Handmade decorations are a good way to reduce waste this Christmas. (Facebook: Reverse Garbage)
Christmas brings festivities, food and presents — each of which can mean a lot of waste. But can you reduce that waste by planning ahead?
Reverse Garbage Queensland’s #GiveGood Christmas campaign is encouraging people to think about how to be more environmentally responsible when celebrating.
The not-for-profit group is running Salvaged Stockings demonstrations, showing participants how to make eco-stockings from second-hand materials to give as a gift or as a decoration for the home.
Organiser Kade Hamalainen said the aim was to keep “reduce, reuse, recycle” top-of-mind during the festive season.
“We want to get people to think about the waste that’s involved around Christmas and how we can do better by it,” he told ABC Radio Brisbane.
“You need to plan in advance and plan for the waste afterwards, including food waste.”
Here are their six tips for celebrating a green Christmas:
Buy second-hand first
“If you can buy a good quality second-hand item, you’re reusing it and stopping it from going to landfill,” Mr Hamalainen said.
“It prevents a new item from having to be made and you can buy items that you know are going to be used.”
Look for good quality presents
Mr Hamalainen suggested seeking out higher-quality items while Christmas shopping.
“By buying something of higher quality, it will last longer and can be used more frequently,” he said.
“These items could be new or used items. Look at how they are made and where they were made.”
Use different wrapping paper
Instead of buying new paper, Mr Hamalainen suggested looking for wrapping around the home.
“You can also reuse other things like old t-shirts or old paper — like butcher’s paper — that can be around the house to wrap presents,” he said.
“Also, depending on the paper, make sure you recycle any used Christmas wrap.”
How much of the stuff we use, and throw away, at Christmas can be recycled? (Flickr: jimmiehomeschoolmom)
Make your own DIY decorations
Mr Hamalainen recommended upcycling items from around the home rather than buying new decorations.

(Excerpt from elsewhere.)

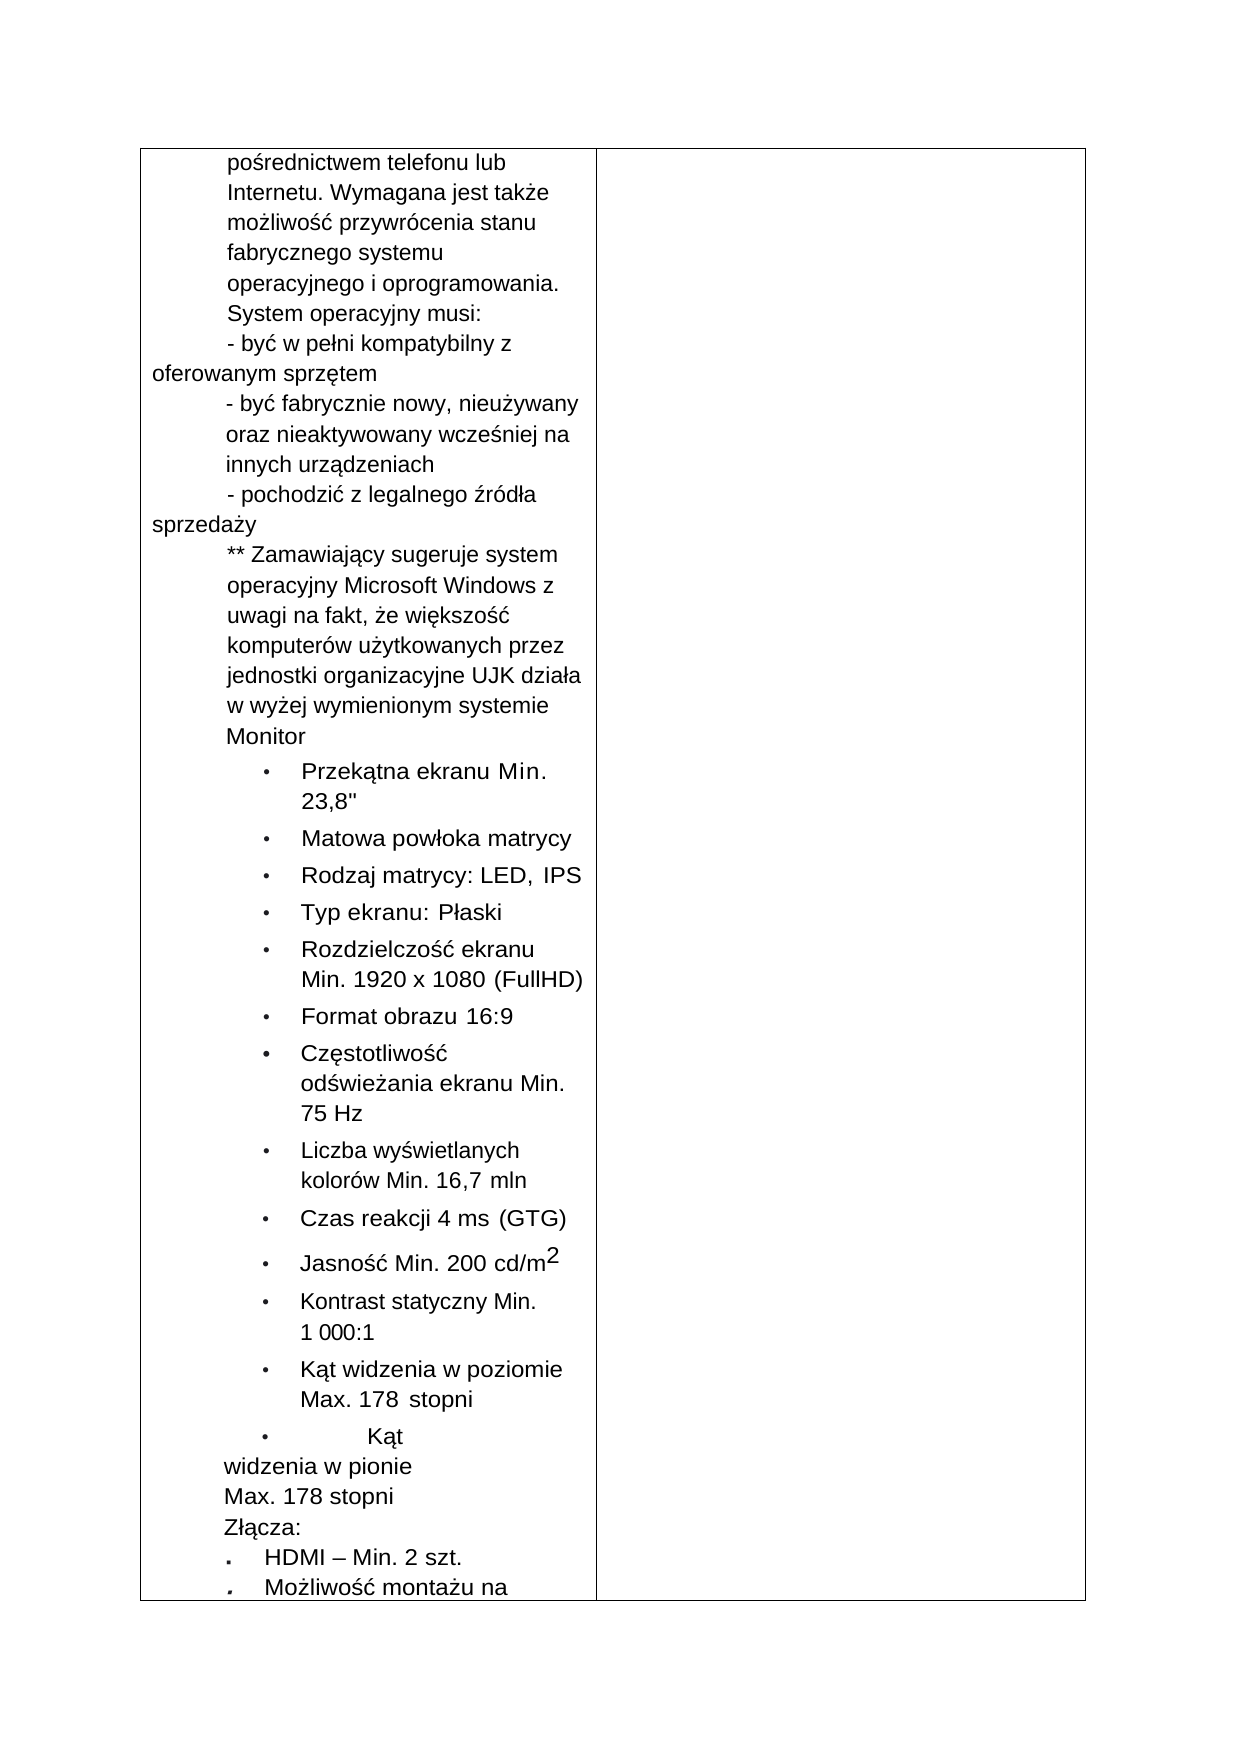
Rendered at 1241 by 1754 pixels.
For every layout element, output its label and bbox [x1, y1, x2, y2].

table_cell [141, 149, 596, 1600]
table_cell [597, 149, 1085, 1600]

“For example, [use] woven bowls made from second-hand fabric or pendants made from old watch parts,” he said.
“And make tree decorations from recycled newspaper and the like.”
Give experiences, not things
When looking at presents, think about doing more with less.
“Positive psychology research has shown that fun, satisfying, social experiences are what makes people happy in the long run,” Mr Hamalainen said.
“Give someone an experience, like taking them out for a meal or a short holiday.”
Gift access over ownership
Buying for the crafty or handyperson in your life?
Mr Hamalainen proposes giving memberships to tool libraries or makerspaces, rather than buying individual tools.
“People can give memberships to a library of things, or a share shed, and then they can use a wide range of items without having to leave things unused on a shelf,” he said.
“It’s like a gift that keeps on giving.”